Former Siara architect Sanjeev Newarikar mixes DWDM into his recipe for next-gen Sonet boxes

February 23, 2001

3 Min Read
Cratos Networks Tips Its Hand

Cratos Networks, the startup founded by networking wiz Sanjeev Newarikar and bankrolled by Comstellar Technologies Inc. VC and entrepreneur Raj Singh, is in the hunt for a piece of the metropolitan optical market.

The company plans to market a multiservice switching platform that promises to do a little bit of everything, including handling voice and data traffic, according to Newarikar.

Newarikar says the products will have the features available in the Core Director from Ciena Corp. (Nasdaq: CIEN), as well as the Sonet add-drop multiplexing functions available in the 15454 from Cisco Systems Inc. (Nasdaq: CSCO). It will also handle some edge routing functions for data traffic, like the SmartEdge product from Redback Networks Inc. (Nasdaq: RBAK).

Adding an interesting spin to the story, Newarikar said the product will also support dense wavelength-division multiplexing (DWDM) and will be designed for expansion into the long-haul optical networking market, using DWDM to transport voice and data over long distances.

“Our first target is the metro market,” says Newarikar. “It’s easier to start small and scale large. The technology we are using isn’t mature enough for the long-haul market yet. But we’ll have something later in the year.”

The company is the latest in a complex and expanding family tree, all orginating from Fiberlane, the most valuable startup that never was. Fiberlane was split into three companies, Cerent, Siara, and Cyras, all of which eventually generated hot products that now respectively reside at Cisco, Redback Networks, and Ciena.

The main question about Cratos: Is there room for another?

Raj Singh apparently thinks so. Comstellar Technologies, a venture capital firm headed by Singh, one of Fiberlane’s founders, has bankrolled Cratos since April 2000, dishing out $8 million in its initial round and another $2 million or so in bridge loans (see Life-Long Incubator Launched).

Newarikar’s career history began in the early 1990s at Cisco. He later went to Fiberlane and then Ascend Communications (before Lucent Technologies Inc. [NYSE: LU] acquired the company in 1999), where he worked on multiprotocol label switching (MPLS).

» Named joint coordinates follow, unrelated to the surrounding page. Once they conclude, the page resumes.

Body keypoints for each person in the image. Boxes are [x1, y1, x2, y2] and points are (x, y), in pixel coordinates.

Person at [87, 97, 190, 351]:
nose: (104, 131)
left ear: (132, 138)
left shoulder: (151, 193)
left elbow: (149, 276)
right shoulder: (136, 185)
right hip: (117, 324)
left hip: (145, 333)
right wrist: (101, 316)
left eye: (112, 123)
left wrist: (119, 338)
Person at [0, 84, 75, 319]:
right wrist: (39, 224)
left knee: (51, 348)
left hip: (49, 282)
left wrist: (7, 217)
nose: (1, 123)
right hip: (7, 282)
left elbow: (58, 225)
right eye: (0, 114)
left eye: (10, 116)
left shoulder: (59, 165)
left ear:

According to Newarikar, the startup is already testing a prototype in its lab. The first product is expected to launch this summer.

In a little less than a year, Newarikar has hired 72 employees, most of whom are engineers. He expects that number to grow to at least 100 in the next month.

Newarikar has refused to publicly name several top executives, saying he fears they could be poached. These include a VP of engineering, whom he says comes from Unisphere Solutions Inc. (Nasdaq: UNSP), and a director of hardware from Nortel Networks Corp. (NYSE/Toronto: NT). He even refuses to give out the exact location of a special development facility based outside of Boston, where he claims to have “the best optical minds” assembled.

Talent-hungry competing startups may not be the only threat on Cratos’s radar screen, as the company will also have to battle the stormy market conditions and proliferation of optical networking startups addressing the same metropolitan market.